I've been trying and trying to stay on top of things as my husband and I prep for our first Xmas in a new land, away from our support networks. This week I've had the one year anniversary of the death of someone special to me, and some unexpected sharp reminders of my deeply beloved pet, who died this year too. A difficult & frightening family situation has reached crisis point and a close friend is fighting a life-threatening illness. I'm sorry for the litany - I know everyone has one - I just feel like I need to remind myself of why I feel so tired!!
My husband and I are both in therapy separately. His T is away and today after my session we went shopping for a while, but something triggered him and he went into a total meltdown.

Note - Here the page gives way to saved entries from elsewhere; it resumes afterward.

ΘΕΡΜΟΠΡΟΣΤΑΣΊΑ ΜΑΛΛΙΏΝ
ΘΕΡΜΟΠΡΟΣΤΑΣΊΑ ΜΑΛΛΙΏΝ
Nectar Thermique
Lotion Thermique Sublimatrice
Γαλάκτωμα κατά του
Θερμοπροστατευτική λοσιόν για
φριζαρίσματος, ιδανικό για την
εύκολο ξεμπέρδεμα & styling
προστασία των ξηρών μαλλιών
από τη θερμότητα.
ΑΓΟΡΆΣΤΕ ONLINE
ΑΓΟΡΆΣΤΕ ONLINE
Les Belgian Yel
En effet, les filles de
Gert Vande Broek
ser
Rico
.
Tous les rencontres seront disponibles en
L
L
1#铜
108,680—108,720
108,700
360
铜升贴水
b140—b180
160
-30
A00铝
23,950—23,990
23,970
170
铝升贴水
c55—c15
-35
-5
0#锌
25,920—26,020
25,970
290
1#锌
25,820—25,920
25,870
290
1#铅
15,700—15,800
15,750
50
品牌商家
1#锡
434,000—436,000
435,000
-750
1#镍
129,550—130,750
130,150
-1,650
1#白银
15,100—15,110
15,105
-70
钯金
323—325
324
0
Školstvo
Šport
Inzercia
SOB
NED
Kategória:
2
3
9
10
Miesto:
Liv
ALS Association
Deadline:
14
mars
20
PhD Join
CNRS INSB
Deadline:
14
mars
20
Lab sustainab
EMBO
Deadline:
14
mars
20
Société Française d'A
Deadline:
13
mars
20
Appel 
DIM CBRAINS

It was really rough to see him like that. Ordinarily it would have developed into a terrible fight between us, but I held on to my calmness and held on to my boundaries too (I *think*. I am newly introduced to these...). I tried to stay present, knowing how deeply he was hurting and how much it was NOT about the immediate situation. It went on for about an hour.
I'm proud that I stayed steady - and everything I've read on this board really helped me with this. thank you all for all your sharing! I feel so tired and sad now, though. I want someone to look after *me*. That always seems so hard to get to - so fleeting and elusive. But then I'm not sure, maybe people look after me all the time and I just don't notice (selfish, ungrateful, etc, goes the tape). This morning I just couldn't let my T close and now I really want her back, want to say sorry for being mean. Got to wait till next week.
In the meantime I'm going to hop into a bath and read a nice book and then snuggle up in bed early.
Thanks for being here everyone. Very merry christmas to you.